### RECORDS FOR PROCESSING
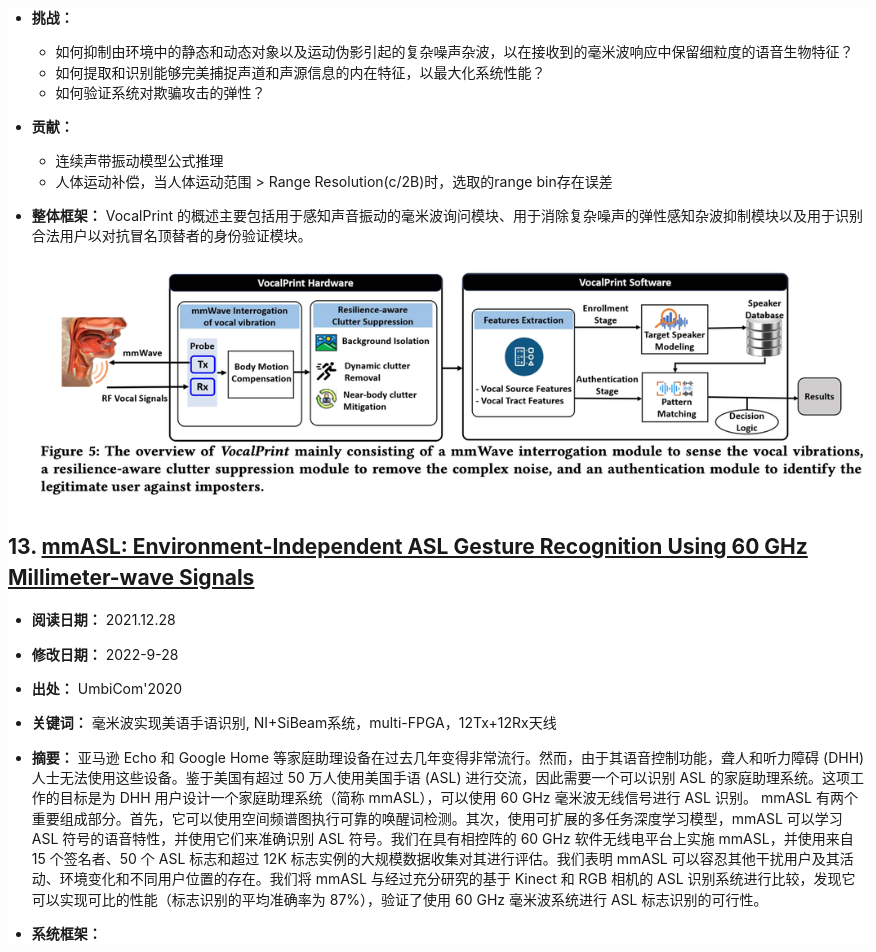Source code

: - **挑战：**
    - 如何抑制由环境中的静态和动态对象以及运动伪影引起的复杂噪声杂波，以在接收到的毫米波响应中保留细粒度的语音生物特征？
    - 如何提取和识别能够完美捕捉声道和声源信息的内在特征，以最大化系统性能？
    - 如何验证系统对欺骗攻击的弹性？
- **贡献：**
    - 连续声带振动模型公式推理
    - 人体运动补偿，当人体运动范围 > Range Resolution(c/2B)时，选取的range bin存在误差

- **整体框架：** VocalPrint 的概述主要包括用于感知声音振动的毫米波询问模块、用于消除复杂噪声的弹性感知杂波抑制模块以及用于识别合法用户以对抗冒名顶替者的身份验证模块。
    <div style="text-align:center">
        <p align="center">
            <img src="imgs/D2021_14_fig2.png", width="100%">
        </p>
    </div>



## 13. [mmASL: Environment-Independent ASL Gesture Recognition Using 60 GHz Millimeter-wave Signals](https://dl.acm.org/doi/pdf/10.1145/3381010)
- **阅读日期：** 2021.12.28
- **修改日期：** 2022-9-28
- **出处：** UmbiCom'2020
- **关键词：** 毫米波实现美语手语识别, NI+SiBeam系统，multi-FPGA，12Tx+12Rx天线
- **摘要：** 亚马逊 Echo 和 Google Home 等家庭助理设备在过去几年变得非常流行。然而，由于其语音控制功能，聋人和听力障碍 (DHH) 人士无法使用这些设备。鉴于美国有超过 50 万人使用美国手语 (ASL) 进行交流，因此需要一个可以识别 ASL 的家庭助理系统。这项工作的目标是为 DHH 用户设计一个家庭助理系统（简称 mmASL），可以使用 60 GHz 毫米波无线信号进行 ASL 识别。 mmASL 有两个重要组成部分。首先，它可以使用空间频谱图执行可靠的唤醒词检测。其次，使用可扩展的多任务深度学习模型，mmASL 可以学习 ASL 符号的语音特性，并使用它们来准确识别 ASL 符号。我们在具有相控阵的 60 GHz 软件无线电平台上实施 mmASL，并使用来自 15 个签名者、50 个 ASL 标志和超过 12K 标志实例的大规模数据收集对其进行评估。我们表明 mmASL 可以容忍其他干扰用户及其活动、环境变化和不同用户位置的存在。我们将 mmASL 与经过充分研究的基于 Kinect 和 RGB 相机的 ASL 识别系统进行比较，发现它可以实现可比的性能（标志识别的平均准确率为 87%），验证了使用 60 GHz 毫米波系统进行 ASL 标志识别的可行性。
        
- **系统框架：**    
    <div style="text-align:center">
        <p align="center">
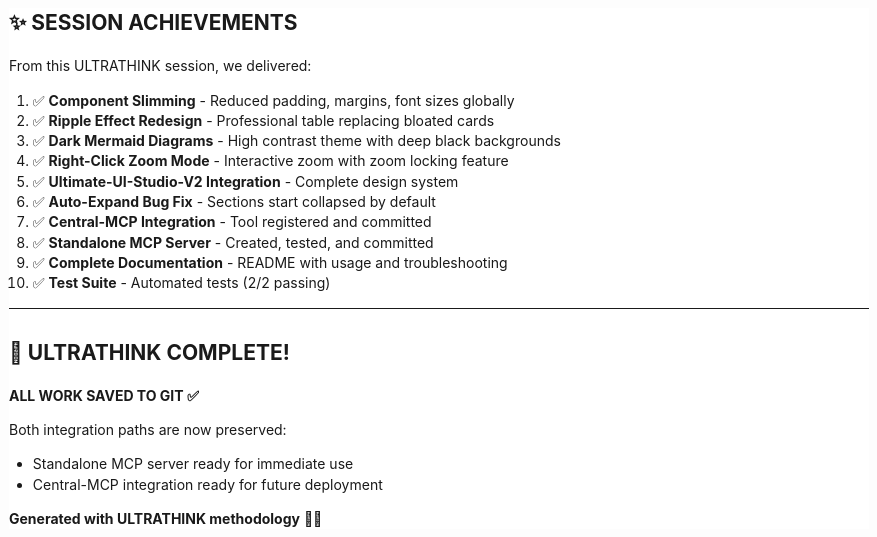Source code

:
## ✨ SESSION ACHIEVEMENTS

From this ULTRATHINK session, we delivered:

1. ✅ **Component Slimming** - Reduced padding, margins, font sizes globally
2. ✅ **Ripple Effect Redesign** - Professional table replacing bloated cards
3. ✅ **Dark Mermaid Diagrams** - High contrast theme with deep black backgrounds
4. ✅ **Right-Click Zoom Mode** - Interactive zoom with zoom locking feature
5. ✅ **Ultimate-UI-Studio-V2 Integration** - Complete design system
6. ✅ **Auto-Expand Bug Fix** - Sections start collapsed by default
7. ✅ **Central-MCP Integration** - Tool registered and committed
8. ✅ **Standalone MCP Server** - Created, tested, and committed
9. ✅ **Complete Documentation** - README with usage and troubleshooting
10. ✅ **Test Suite** - Automated tests (2/2 passing)

---

## 🎯 ULTRATHINK COMPLETE!

**ALL WORK SAVED TO GIT ✅**

Both integration paths are now preserved:
- Standalone MCP server ready for immediate use
- Central-MCP integration ready for future deployment

**Generated with ULTRATHINK methodology** 🧠✨
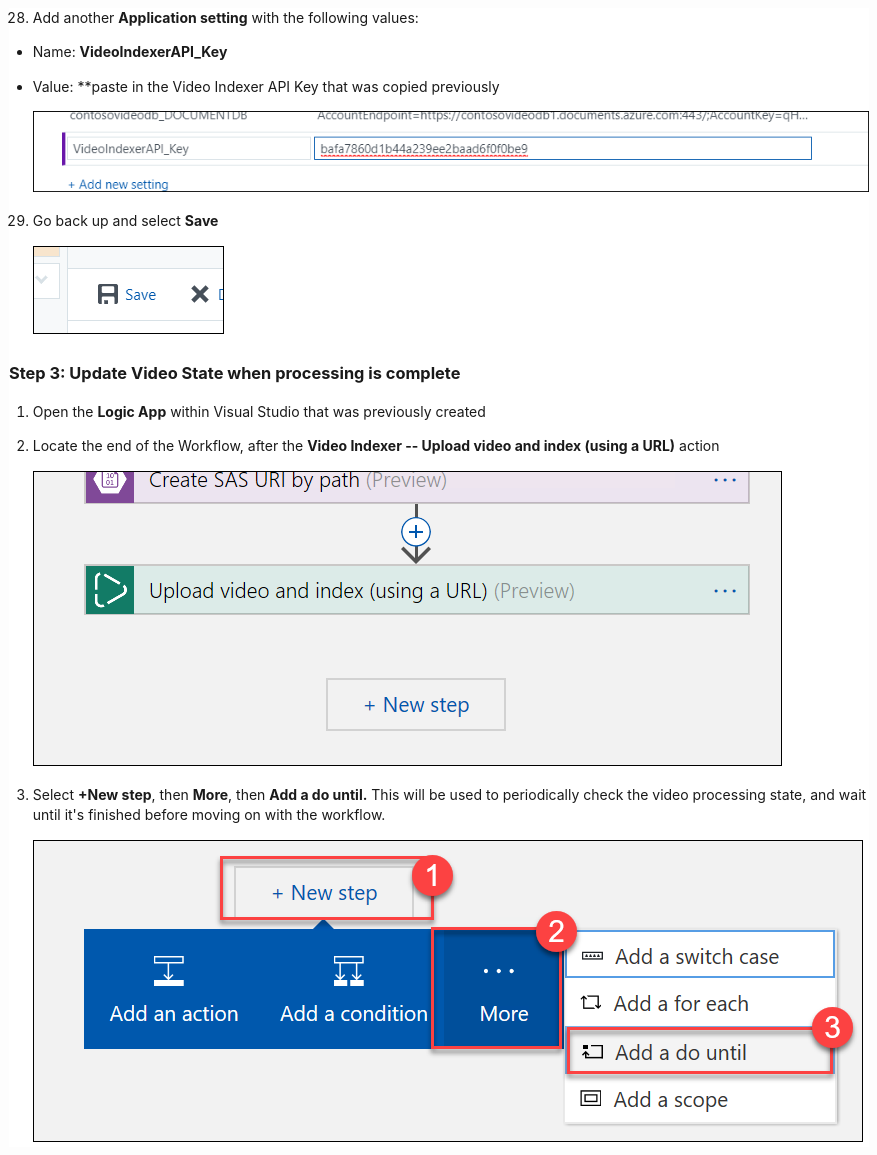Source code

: 28. Add another **Application setting** with the following values:

- Name: **VideoIndexerAPI\_Key**

- Value: **paste in the Video Indexer API Key that was copied previously

    ![The values above are displayed under Application settings.](images/Hands-onlabstep-by-step-MediaAIimages/media/image129.png "Add another Application setting")

29. Go back up and select **Save**

    ![This is a screenshot of the Save icon.](images/Hands-onlabstep-by-step-MediaAIimages/media/image130.png "Select Save")

### Step 3: Update Video State when processing is complete

1.  Open the **Logic App** within Visual Studio that was previously created

2.  Locate the end of the Workflow, after the **Video Indexer -- Upload video and index (using a URL)** action
 
    ![+ New step is visible under the Video Indexer -- Upload video and index (using a URL) action at the end of the Workflow.](images/Hands-onlabstep-by-step-MediaAIimages/media/image131.png "Locate the end of the Workflow")

3.  Select **+New step**, then **More**, then **Add a do until.** This will be used to periodically check the video processing state, and wait until it's finished before moving on with the workflow.

    ![+ New step is highlighted and labeled 1; More is selected, highlighted, and labeled 2; and Add a do until is selected, highlighted, and labeled 3 in the submenu.](images/Hands-onlabstep-by-step-MediaAIimages/media/image132.png "Select Add a do until")
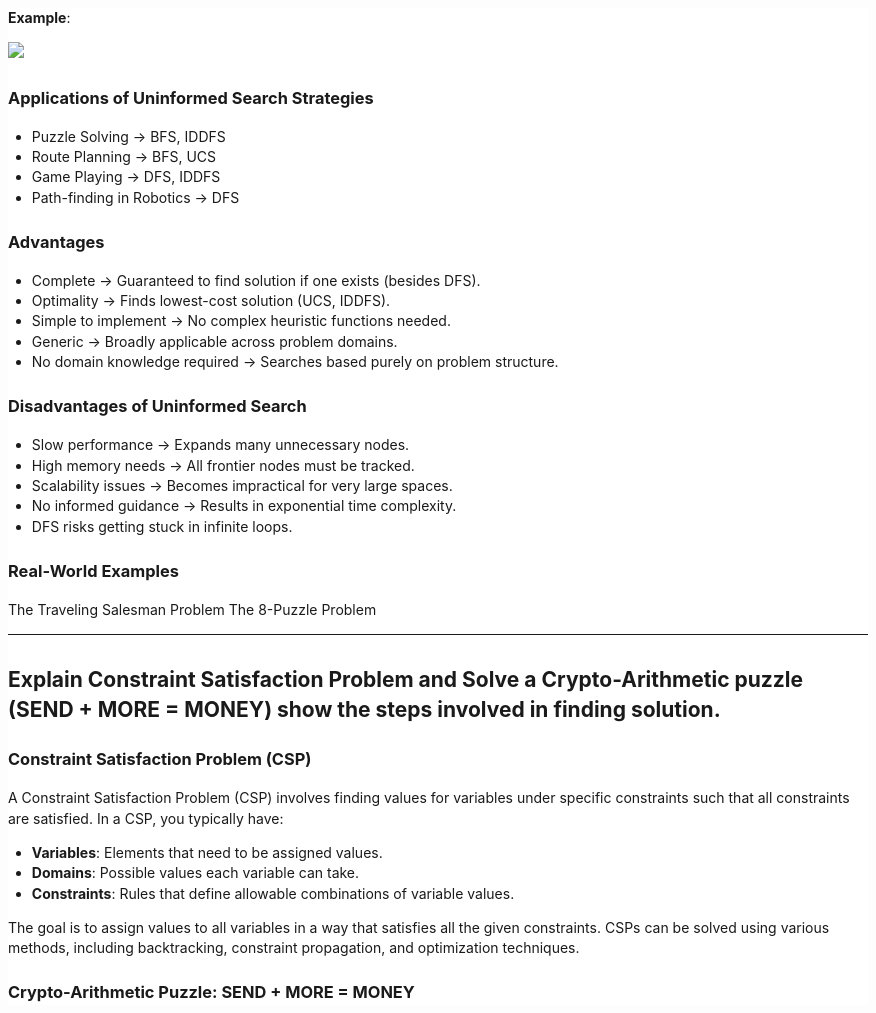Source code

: **Example**:

![](https://static.javatpoint.com/tutorial/ai/images/uniform-cost-search-algorithm.png)

### Applications of Uninformed Search Strategies

- Puzzle Solving &rarr; BFS, IDDFS
- Route Planning &rarr; BFS, UCS
- Game Playing &rarr; DFS, IDDFS
- Path-finding in Robotics &rarr; DFS

### Advantages

- Complete &rarr; Guaranteed to find solution if one exists (besides DFS).
- Optimality &rarr; Finds lowest-cost solution (UCS, IDDFS).
- Simple to implement &rarr; No complex heuristic functions needed.
- Generic &rarr; Broadly applicable across problem domains.
- No domain knowledge required &rarr; Searches based purely on problem structure.

### Disadvantages of Uninformed Search

- Slow performance &rarr; Expands many unnecessary nodes.
- High memory needs &rarr; All frontier nodes must be tracked.
- Scalability issues &rarr; Becomes impractical for very large spaces.
- No informed guidance &rarr; Results in exponential time complexity.
- DFS risks getting stuck in infinite loops.

### Real-World Examples

The Traveling Salesman Problem
The 8-Puzzle Problem

---

## Explain Constraint Satisfaction Problem and Solve a Crypto-Arithmetic puzzle (SEND + MORE = MONEY) show the steps involved in finding solution.

### Constraint Satisfaction Problem (CSP)

A Constraint Satisfaction Problem (CSP) involves finding values for variables under specific constraints such that all constraints are satisfied. In a CSP, you typically have:

- **Variables**: Elements that need to be assigned values.
- **Domains**: Possible values each variable can take.
- **Constraints**: Rules that define allowable combinations of variable values.

The goal is to assign values to all variables in a way that satisfies all the given constraints. CSPs can be solved using various methods, including backtracking, constraint propagation, and optimization techniques.

### Crypto-Arithmetic Puzzle: SEND + MORE = MONEY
######
→ TASK TO COMPLETE
Write out every item above again, changing each "Crypto-Arithmetic" to "Cryptarithmetic" and keeping everything else the same. Leave the pictures out of the answer.

→ REPLY
Source code

: - **挑战：**
    - 如何抑制由环境中的静态和动态对象以及运动伪影引起的复杂噪声杂波，以在接收到的毫米波响应中保留细粒度的语音生物特征？
    - 如何提取和识别能够完美捕捉声道和声源信息的内在特征，以最大化系统性能？
    - 如何验证系统对欺骗攻击的弹性？
- **贡献：**
    - 连续声带振动模型公式推理
    - 人体运动补偿，当人体运动范围 > Range Resolution(c/2B)时，选取的range bin存在误差

- **整体框架：** VocalPrint 的概述主要包括用于感知声音振动的毫米波询问模块、用于消除复杂噪声的弹性感知杂波抑制模块以及用于识别合法用户以对抗冒名顶替者的身份验证模块。
    <div style="text-align:center">
        <p align="center">
            <img src="imgs/D2021_14_fig2.png", width="100%">
        </p>
    </div>



## 13. [mmASL: Environment-Independent ASL Gesture Recognition Using 60 GHz Millimeter-wave Signals](https://dl.acm.org/doi/pdf/10.1145/3381010)
- **阅读日期：** 2021.12.28
- **修改日期：** 2022-9-28
- **出处：** UmbiCom'2020
- **关键词：** 毫米波实现美语手语识别, NI+SiBeam系统，multi-FPGA，12Tx+12Rx天线
- **摘要：** 亚马逊 Echo 和 Google Home 等家庭助理设备在过去几年变得非常流行。然而，由于其语音控制功能，聋人和听力障碍 (DHH) 人士无法使用这些设备。鉴于美国有超过 50 万人使用美国手语 (ASL) 进行交流，因此需要一个可以识别 ASL 的家庭助理系统。这项工作的目标是为 DHH 用户设计一个家庭助理系统（简称 mmASL），可以使用 60 GHz 毫米波无线信号进行 ASL 识别。 mmASL 有两个重要组成部分。首先，它可以使用空间频谱图执行可靠的唤醒词检测。其次，使用可扩展的多任务深度学习模型，mmASL 可以学习 ASL 符号的语音特性，并使用它们来准确识别 ASL 符号。我们在具有相控阵的 60 GHz 软件无线电平台上实施 mmASL，并使用来自 15 个签名者、50 个 ASL 标志和超过 12K 标志实例的大规模数据收集对其进行评估。我们表明 mmASL 可以容忍其他干扰用户及其活动、环境变化和不同用户位置的存在。我们将 mmASL 与经过充分研究的基于 Kinect 和 RGB 相机的 ASL 识别系统进行比较，发现它可以实现可比的性能（标志识别的平均准确率为 87%），验证了使用 60 GHz 毫米波系统进行 ASL 标志识别的可行性。
        
- **系统框架：**    
    <div style="text-align:center">
        <p align="center">
Source code

:
## ✨ SESSION ACHIEVEMENTS

From this ULTRATHINK session, we delivered:

1. ✅ **Component Slimming** - Reduced padding, margins, font sizes globally
2. ✅ **Ripple Effect Redesign** - Professional table replacing bloated cards
3. ✅ **Dark Mermaid Diagrams** - High contrast theme with deep black backgrounds
4. ✅ **Right-Click Zoom Mode** - Interactive zoom with zoom locking feature
5. ✅ **Ultimate-UI-Studio-V2 Integration** - Complete design system
6. ✅ **Auto-Expand Bug Fix** - Sections start collapsed by default
7. ✅ **Central-MCP Integration** - Tool registered and committed
8. ✅ **Standalone MCP Server** - Created, tested, and committed
9. ✅ **Complete Documentation** - README with usage and troubleshooting
10. ✅ **Test Suite** - Automated tests (2/2 passing)

---

## 🎯 ULTRATHINK COMPLETE!

**ALL WORK SAVED TO GIT ✅**

Both integration paths are now preserved:
- Standalone MCP server ready for immediate use
- Central-MCP integration ready for future deployment

**Generated with ULTRATHINK methodology** 🧠✨
Source code

: 28. Add another **Application setting** with the following values:

- Name: **VideoIndexerAPI\_Key**

- Value: **paste in the Video Indexer API Key that was copied previously

    ![The values above are displayed under Application settings.](images/Hands-onlabstep-by-step-MediaAIimages/media/image129.png "Add another Application setting")

29. Go back up and select **Save**

    ![This is a screenshot of the Save icon.](images/Hands-onlabstep-by-step-MediaAIimages/media/image130.png "Select Save")

### Step 3: Update Video State when processing is complete

1.  Open the **Logic App** within Visual Studio that was previously created

2.  Locate the end of the Workflow, after the **Video Indexer -- Upload video and index (using a URL)** action
 
    ![+ New step is visible under the Video Indexer -- Upload video and index (using a URL) action at the end of the Workflow.](images/Hands-onlabstep-by-step-MediaAIimages/media/image131.png "Locate the end of the Workflow")

3.  Select **+New step**, then **More**, then **Add a do until.** This will be used to periodically check the video processing state, and wait until it's finished before moving on with the workflow.

    ![+ New step is highlighted and labeled 1; More is selected, highlighted, and labeled 2; and Add a do until is selected, highlighted, and labeled 3 in the submenu.](images/Hands-onlabstep-by-step-MediaAIimages/media/image132.png "Select Add a do until")
Source code

: **Example**:

![](https://static.javatpoint.com/tutorial/ai/images/uniform-cost-search-algorithm.png)

### Applications of Uninformed Search Strategies

- Puzzle Solving &rarr; BFS, IDDFS
- Route Planning &rarr; BFS, UCS
- Game Playing &rarr; DFS, IDDFS
- Path-finding in Robotics &rarr; DFS

### Advantages

- Complete &rarr; Guaranteed to find solution if one exists (besides DFS).
- Optimality &rarr; Finds lowest-cost solution (UCS, IDDFS).
- Simple to implement &rarr; No complex heuristic functions needed.
- Generic &rarr; Broadly applicable across problem domains.
- No domain knowledge required &rarr; Searches based purely on problem structure.

### Disadvantages of Uninformed Search

- Slow performance &rarr; Expands many unnecessary nodes.
- High memory needs &rarr; All frontier nodes must be tracked.
- Scalability issues &rarr; Becomes impractical for very large spaces.
- No informed guidance &rarr; Results in exponential time complexity.
- DFS risks getting stuck in infinite loops.

### Real-World Examples

The Traveling Salesman Problem
The 8-Puzzle Problem

---

## Explain Constraint Satisfaction Problem and Solve a Cryptarithmetic puzzle (SEND + MORE = MONEY) show the steps involved in finding solution.

### Constraint Satisfaction Problem (CSP)

A Constraint Satisfaction Problem (CSP) involves finding values for variables under specific constraints such that all constraints are satisfied. In a CSP, you typically have:

- **Variables**: Elements that need to be assigned values.
- **Domains**: Possible values each variable can take.
- **Constraints**: Rules that define allowable combinations of variable values.

The goal is to assign values to all variables in a way that satisfies all the given constraints. CSPs can be solved using various methods, including backtracking, constraint propagation, and optimization techniques.

### Cryptarithmetic Puzzle: SEND + MORE = MONEY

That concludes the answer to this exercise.